La Loi n° 89-28 relative aux réunions et manifestations publiques modifiée en 1991 par la loi n° 91-19 dispose que les organisateurs doivent obtenir une autorisation avant toute manifestation publique (articles 15 et 17). Elle considère tous les rassemblements non autorisés comme illégaux. L’incitation ou la participation à de tels rassemblements est érigée en infraction par le Code pénal au motif que ces attroupements peuvent « troubler la tranquillité publique » (article 97).

Aux termes de l’article 21 du Pacte international relatif aux droits civils et politiques (PIDCP) auquel l’Algérie est partie, les États sont tenus de respecter, protéger et garantir le droit de réunion pacifique sans discrimination aucune. L’exercice de ce droit ne peut faire l’objet que des seules restrictions qui sont manifestement nécessaires pour protéger certains intérêts publics spécifiques ou les droits d’autrui. Les États peuvent soumettre l’exercice de ce droit à une notification préalable, mais comme le rapporteur spécial sur le droit de réunion pacifique et d’association [ONU] l’a souligné, ils ne peuvent exiger une autorisation préalable. Les États doivent veiller à ce que les manifestations spontanées ne soient pas soumises à l’obligation de notification préalable et que le non-respect de cette obligation n’entraîne pas une peine d’emprisonnement ou une amende.

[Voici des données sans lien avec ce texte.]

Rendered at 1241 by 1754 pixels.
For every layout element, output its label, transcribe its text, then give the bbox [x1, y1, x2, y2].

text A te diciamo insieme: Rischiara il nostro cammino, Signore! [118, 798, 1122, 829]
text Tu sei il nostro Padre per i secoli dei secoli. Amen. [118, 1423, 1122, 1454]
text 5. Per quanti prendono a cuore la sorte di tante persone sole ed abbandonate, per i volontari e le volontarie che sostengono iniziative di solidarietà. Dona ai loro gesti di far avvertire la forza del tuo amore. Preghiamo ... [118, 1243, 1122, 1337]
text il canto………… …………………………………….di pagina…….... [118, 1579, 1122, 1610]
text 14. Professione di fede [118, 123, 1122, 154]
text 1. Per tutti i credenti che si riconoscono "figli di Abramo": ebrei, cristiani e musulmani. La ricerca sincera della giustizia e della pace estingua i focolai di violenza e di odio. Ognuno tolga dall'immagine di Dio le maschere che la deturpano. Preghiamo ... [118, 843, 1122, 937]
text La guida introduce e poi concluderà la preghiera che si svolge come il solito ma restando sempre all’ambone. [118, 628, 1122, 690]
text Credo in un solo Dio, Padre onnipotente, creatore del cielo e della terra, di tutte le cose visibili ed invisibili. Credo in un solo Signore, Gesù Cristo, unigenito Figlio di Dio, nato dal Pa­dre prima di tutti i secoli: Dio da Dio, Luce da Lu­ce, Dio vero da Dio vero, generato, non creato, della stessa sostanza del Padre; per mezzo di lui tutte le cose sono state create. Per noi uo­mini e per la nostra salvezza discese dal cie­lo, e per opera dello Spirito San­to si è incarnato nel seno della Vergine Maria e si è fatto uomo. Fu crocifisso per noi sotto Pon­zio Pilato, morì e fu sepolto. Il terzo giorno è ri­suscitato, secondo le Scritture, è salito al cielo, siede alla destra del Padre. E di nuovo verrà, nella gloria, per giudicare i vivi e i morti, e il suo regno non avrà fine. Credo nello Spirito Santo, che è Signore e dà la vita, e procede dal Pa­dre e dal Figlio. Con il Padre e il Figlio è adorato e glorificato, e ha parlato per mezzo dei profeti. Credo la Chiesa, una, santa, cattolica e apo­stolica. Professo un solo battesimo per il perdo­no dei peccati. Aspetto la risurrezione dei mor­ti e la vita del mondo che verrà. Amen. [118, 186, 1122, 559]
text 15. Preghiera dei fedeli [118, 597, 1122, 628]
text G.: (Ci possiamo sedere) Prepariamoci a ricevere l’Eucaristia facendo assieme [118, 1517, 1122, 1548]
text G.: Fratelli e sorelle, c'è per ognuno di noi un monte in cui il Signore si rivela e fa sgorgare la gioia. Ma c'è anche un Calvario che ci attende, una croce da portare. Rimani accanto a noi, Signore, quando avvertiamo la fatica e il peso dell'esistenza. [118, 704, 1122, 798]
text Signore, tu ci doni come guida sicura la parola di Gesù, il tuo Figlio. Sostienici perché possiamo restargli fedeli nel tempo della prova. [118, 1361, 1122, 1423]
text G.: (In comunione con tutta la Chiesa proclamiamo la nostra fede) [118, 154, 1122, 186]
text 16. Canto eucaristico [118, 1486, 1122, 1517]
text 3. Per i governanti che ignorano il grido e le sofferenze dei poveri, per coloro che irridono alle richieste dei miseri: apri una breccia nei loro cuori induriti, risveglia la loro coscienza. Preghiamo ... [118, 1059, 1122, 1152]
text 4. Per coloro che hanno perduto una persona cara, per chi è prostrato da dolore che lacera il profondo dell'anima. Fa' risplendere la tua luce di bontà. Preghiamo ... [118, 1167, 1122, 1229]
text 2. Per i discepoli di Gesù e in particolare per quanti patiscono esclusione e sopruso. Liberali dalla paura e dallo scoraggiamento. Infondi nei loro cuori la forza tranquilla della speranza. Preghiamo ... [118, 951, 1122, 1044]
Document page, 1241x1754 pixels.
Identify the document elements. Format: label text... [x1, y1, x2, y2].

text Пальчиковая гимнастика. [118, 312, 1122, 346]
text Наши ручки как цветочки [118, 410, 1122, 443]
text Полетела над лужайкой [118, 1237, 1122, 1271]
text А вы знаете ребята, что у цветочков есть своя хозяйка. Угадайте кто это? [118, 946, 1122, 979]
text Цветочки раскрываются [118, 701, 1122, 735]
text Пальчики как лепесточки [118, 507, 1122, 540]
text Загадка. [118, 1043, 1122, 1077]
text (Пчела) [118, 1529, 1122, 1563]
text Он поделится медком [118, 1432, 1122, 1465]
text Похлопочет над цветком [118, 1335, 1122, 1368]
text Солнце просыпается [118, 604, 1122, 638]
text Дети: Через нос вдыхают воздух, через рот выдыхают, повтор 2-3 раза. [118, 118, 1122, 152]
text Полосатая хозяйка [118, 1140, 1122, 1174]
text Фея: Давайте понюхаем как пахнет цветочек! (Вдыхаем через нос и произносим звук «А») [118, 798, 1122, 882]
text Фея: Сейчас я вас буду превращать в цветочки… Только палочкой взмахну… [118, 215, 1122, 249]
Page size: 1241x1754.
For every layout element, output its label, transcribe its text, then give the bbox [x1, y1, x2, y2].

À la suite de sa visite en Algérie en avril et en mai 2016, le rapporteur spécial sur le droit de toute personne de jouir du meilleur état de santé physique et mentale possible [ONU] (rapporteur spécial sur le droit à la santé) a exprimé sa préoccupation à propos de l’insuffisance des infrastructures de santé, particulièrement dans les régions reculées, et de la qualité médiocre des soins dans le secteur public, ainsi que du taux élevé de mortalité néonatale, entre autres. L’article 12 du Pacte international relatif aux droits économiques, sociaux et culturels (PIDESC) auquel l’Algérie est partie impose aux États des obligations spécifiques de garantir le droit à la santé, et notamment un accès adéquat et égal à des services de santé de qualité.